● **Source document**
::::
Showing posts with label Gielly Green. Show all posts
Showing posts with label Gielly Green. Show all posts

Wednesday, 16 May 2012

In which I am undone by love


It’s no secret that I love ila products.  In a world of fudges and half-truths and compromises, this stuff shines out pure and clear with integrity and authenticity. Okay, it’s not cheap but then, more and more I think I’d rather have one truly wonderful thing than a whole bunch of cheap bits of nonsense.  In the field of beauty we’re sold so much crap, truly we are. So many lies.  Anyhow, this isn’t a sales pitch – like I’ve said before, they don’t pay me. There are just some businesses that so chime with me that I love to shout about them. 
But, funny thing, I’d never had an ila treatment.
::::
● **Given data**
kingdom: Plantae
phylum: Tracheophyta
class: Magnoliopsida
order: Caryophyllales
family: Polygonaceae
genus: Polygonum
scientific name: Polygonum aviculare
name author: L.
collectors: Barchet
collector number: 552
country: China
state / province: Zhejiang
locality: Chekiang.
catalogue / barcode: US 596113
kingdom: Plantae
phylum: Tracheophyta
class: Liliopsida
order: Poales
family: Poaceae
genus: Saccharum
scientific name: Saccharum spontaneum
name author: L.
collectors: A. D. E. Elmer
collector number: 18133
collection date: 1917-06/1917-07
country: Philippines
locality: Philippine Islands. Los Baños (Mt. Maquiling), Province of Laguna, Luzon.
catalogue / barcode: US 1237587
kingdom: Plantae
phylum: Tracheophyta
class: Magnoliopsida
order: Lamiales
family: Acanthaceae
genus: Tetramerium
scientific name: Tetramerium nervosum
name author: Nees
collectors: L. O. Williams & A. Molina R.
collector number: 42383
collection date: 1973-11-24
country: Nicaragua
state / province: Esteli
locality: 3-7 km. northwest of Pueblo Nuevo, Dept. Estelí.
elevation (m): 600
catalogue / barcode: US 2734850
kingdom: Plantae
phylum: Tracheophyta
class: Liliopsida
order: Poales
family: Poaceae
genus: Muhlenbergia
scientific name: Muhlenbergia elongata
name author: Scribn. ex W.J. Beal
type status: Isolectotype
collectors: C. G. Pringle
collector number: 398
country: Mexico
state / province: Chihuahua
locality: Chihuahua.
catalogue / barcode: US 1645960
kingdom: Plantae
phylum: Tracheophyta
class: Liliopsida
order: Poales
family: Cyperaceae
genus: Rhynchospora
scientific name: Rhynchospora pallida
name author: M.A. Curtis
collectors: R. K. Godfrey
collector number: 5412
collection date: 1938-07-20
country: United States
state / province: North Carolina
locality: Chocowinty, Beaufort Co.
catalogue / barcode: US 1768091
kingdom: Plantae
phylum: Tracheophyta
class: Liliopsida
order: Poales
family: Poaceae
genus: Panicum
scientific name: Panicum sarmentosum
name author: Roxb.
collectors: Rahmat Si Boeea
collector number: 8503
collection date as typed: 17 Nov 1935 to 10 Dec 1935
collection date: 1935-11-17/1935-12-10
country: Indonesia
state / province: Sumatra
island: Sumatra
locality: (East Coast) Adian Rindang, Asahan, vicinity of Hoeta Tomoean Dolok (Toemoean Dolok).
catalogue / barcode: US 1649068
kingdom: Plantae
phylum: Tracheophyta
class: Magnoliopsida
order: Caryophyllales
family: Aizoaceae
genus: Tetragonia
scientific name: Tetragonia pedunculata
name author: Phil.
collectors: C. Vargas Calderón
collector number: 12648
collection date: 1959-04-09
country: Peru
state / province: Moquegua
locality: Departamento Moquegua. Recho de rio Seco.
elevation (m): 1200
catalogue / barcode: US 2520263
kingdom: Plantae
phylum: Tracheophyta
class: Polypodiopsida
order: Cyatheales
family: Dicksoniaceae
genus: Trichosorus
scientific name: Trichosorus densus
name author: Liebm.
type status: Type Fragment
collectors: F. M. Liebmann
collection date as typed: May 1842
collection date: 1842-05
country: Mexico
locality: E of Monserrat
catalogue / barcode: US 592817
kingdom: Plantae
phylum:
::::
Write out the passage of the blog post about ila products above, starting at "In which I am" and ending at "an ila treatment.".

● **Written response**
In which I am undone by love


It’s no secret that I love ila products.  In a world of fudges and half-truths and compromises, this stuff shines out pure and clear with integrity and authenticity. Okay, it’s not cheap but then, more and more I think I’d rather have one truly wonderful thing than a whole bunch of cheap bits of nonsense.  In the field of beauty we’re sold so much crap, truly we are. So many lies.  Anyhow, this isn’t a sales pitch – like I’ve said before, they don’t pay me. There are just some businesses that so chime with me that I love to shout about them. 
But, funny thing, I’d never had an ila treatment.